Talented Soccer Goalie



As a young man Domingo also excelled as a soccer goalie, but he elected to embark on a musical career and enrolled at the National Conservatory of Music in Mexico City. He studied both voice (as a baritone at first) and conducting. His musical theater experience led to his first professional roles, one in the Mexican production of the U.S. musical My Fair Lady and the other in a 1957 zarzuela production. Domingo's operatic debut came in 1960 with the Mexican National Opera, in Giuseppe Verdi's Rigoletto. He served his apprenticeship in the opera world with a two-and-a-half year stint in Israel in the early 1960s, singing in 280 performances (most of them in Hebrew) with that country's national opera company.



By the late 1960s, Domingo was ready to conquer the stages of the world's major opera houses. He joined the New York City Opera in 1965 and quickly impressed critics with his acting skills—sometimes a weak point among conservatory-trained and technique-focused singers, but second nature to the raised-in-the-theatre Domingo. Throughout his career he would be praised for the depth of his dramatic interpretations, and of all the roles he has performed he is perhaps most identified with Verdi's Otello, based on the Shakespeare play Othello and making similarly difficult interpretive demands on its star.

At a Glance . . .

Born January 21, 1941, in Madrid, Spain; parents were zarzuela (light opera) performers; married Marta Ornelas (a lyric soprano); children: Jose, Plácido, Jr., Alvaro Maurizio. Education: Attended National Conservatory of Music, Mexico City, Mexico; studied voice and conducting.

Career: Made debut as baritone in a zarzuela (Gigantes y cabezudos), 1957; switched to tenor; joined Mexican National Opera, 1959; made operatic debut, in Rigoletto, 1960; performed in first major role, as Alfredo in La Traviata, Monterrey, Mexico, 1961; sang with Israel National Opera Company, 1962-65; joined New York City Opera, 1965; performed with Hamburg State Opera, 1967; made debut at Metropolitan Opera House, New York, NY, 1968; debuted at La Scala, Milan, Italy, 1969; performed at Covent Garden, London, U.K., 1971; conducted an opera performance for first time (La Traviata) with New York City Opera, New York, NY, 1973; recorded duet with John Denver ("Perhaps Love"), 1981; recorded duet with Jennifer Rush ("Till I Loved You"), 1989; helped found Los Angeles Music Center Opera; first performed with Luciano Pavarotti and José Carreras as The Three Tenors, 1990; starred in film versions of Carmen, Otello, and La Traviata; founded vocal competition for young singers, 1993; became artistic director of the Washington Opera, Washington, D.C., 1996.

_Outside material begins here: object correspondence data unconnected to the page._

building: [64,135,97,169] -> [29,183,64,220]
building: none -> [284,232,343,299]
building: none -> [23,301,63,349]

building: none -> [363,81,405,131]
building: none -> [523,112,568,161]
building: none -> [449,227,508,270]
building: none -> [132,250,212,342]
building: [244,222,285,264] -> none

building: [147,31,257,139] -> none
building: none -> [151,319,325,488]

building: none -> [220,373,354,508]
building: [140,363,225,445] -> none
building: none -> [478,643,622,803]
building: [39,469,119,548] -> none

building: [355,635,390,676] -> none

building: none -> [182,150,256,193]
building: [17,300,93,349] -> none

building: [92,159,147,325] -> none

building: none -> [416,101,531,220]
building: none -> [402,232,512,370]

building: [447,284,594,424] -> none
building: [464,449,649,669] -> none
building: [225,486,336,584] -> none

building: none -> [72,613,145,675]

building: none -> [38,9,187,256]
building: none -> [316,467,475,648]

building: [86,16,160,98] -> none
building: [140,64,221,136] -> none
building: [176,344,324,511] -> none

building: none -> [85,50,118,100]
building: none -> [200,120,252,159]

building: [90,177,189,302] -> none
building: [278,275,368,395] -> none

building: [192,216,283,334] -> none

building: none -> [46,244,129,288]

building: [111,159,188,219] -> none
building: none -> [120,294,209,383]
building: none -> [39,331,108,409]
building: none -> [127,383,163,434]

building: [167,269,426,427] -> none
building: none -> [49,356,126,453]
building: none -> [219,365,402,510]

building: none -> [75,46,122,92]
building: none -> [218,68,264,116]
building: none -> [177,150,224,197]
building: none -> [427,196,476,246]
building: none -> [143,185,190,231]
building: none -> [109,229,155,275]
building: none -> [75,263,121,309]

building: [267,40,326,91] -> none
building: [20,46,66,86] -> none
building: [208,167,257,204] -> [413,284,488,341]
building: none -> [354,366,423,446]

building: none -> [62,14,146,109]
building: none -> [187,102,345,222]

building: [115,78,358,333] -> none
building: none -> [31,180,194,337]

Awards: Grammy Award, Best Latin Pop Performance, 1984; Legion of Honor, France.

Addresses: Record company—Columbia/Sony Records: 51 West 52nd Street, New York, NY 10019.

Domingo made his most important debut at New York's Metropolitan Opera in 1968, in the opera Adriana Lecouvreur. Pavarotti made his own debut there during the same season, which is remembered as "an important one in Met history," according to Opera News writer Walter Price. Price pointed to the "burnished, dark color" of Domingo's voice. Through the 1990s Domingo appeared at the Met at least once each season, and his debut there was followed by appearances at the major European opera houses. By the mid-1970s, Domingo was considered one of the top tenors in the world.